The dormant volcano, whose peak is the highest point in the state of Hawai’i at almost 14,000 feet above sea level, is a sacred site to indigenous Hawaiians. It’s also prime scientific real estate. Some hope it will soon be home to the world’s biggest telescope—the Thirty Meter Telescope or TMT—which could peer back more than 13 billion years in time to the universe’s beginnings.
What’s happening?
All this has culminated in a historic conflict as attempts to construct the TMT get underway. A group of indigenous Hawaiians are peacefully protesting to protect their sacred site, while local authorities struggle with what action to take and the science community, including a number of indigenous Hawaiian scientists, works to figure out what to do next.
Local news source the Honolulu Star-Advertiser reported that more than 200 activists who blocked the access road to the mountain on Tuesday were prepared to be arrested if necessary. But the day ended with no arrests and no agreement between the authorities—who brought in non-local police as reinforcements—and the protestors. As of Wednesday morning local time, Hawaii News Now is reporting that arrests have begun.
“In what appeared to be a quiet and peaceful situation, officers took protesters away, one by one,” HNN staff report. “One man was seen being carried away by several officers just before 8 a.m. Another kupuna [older community member] in a wheelchair, who appeared to be crying, was being pushed away by an officer.”
How did we get here?
Construction of the TMT was slated to begin on Monday. The nearly $1.4 billion project has been in the works since 2009, but it’s been a slow and contentious process with protests at each step of the way, as reported by the Associated Press.
The mountain is of religious and cultural significance to native Hawaiians, but this is an issue of jurisdiction as much as it is about anything else: indigenous Hawaiians want control over their traditional territory, particularly when that land is sacred. “Mauna Kea, the sacred center of creation for Native Hawaiians, was ceded to the United States government from the Hawaiian Kingdom in 1989, and the language of colonization and sovereignty permeates the TMT debate,” Leandra Swanner wrote in a 2015 academic article.
“They’re trying to frame it as science versus culture,” activist and physician Kalama Niheu told Margaret Prescod of Sojourner Truth radio Wednesday morning, “but really it’s people versus oppression and extraction.”
There are already a number of smaller observatories and telescopes on the mountain, but the TMT would dwarf all of them. The massive telescope would be 18 stories tall and its site would be several acres wide.
For astronomy, “I think it’s an essential site,” astronomer and black hole expert Meg Urry of Yale University told Popular Science. Mauna Kea’s specific geography and its location are unmatchable, she says.

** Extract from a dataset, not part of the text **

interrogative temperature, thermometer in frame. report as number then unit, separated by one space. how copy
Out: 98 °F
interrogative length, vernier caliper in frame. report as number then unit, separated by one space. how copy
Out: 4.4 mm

Local wind patterns mean the area has clear skies for much of the year, and Mauna Kea provides a high perch isolated from light pollution. “If you were going to hire an engineering firm to make a perfect site, it would be Mauna Kea,” she says. There are two TMTs being built right now in Chile, Urry says, but Mauna Kea’s would be the only one in the northern hemisphere, which would allow astronomers to look at a whole different section of the night sky.
“To me, a complicated, difficult, cutting-edge project like TMT would be a monument to human intelligence,” Urry says. But for native Hawaiians protesting the building of the TMT, it would be a monument to loss of sovereignty.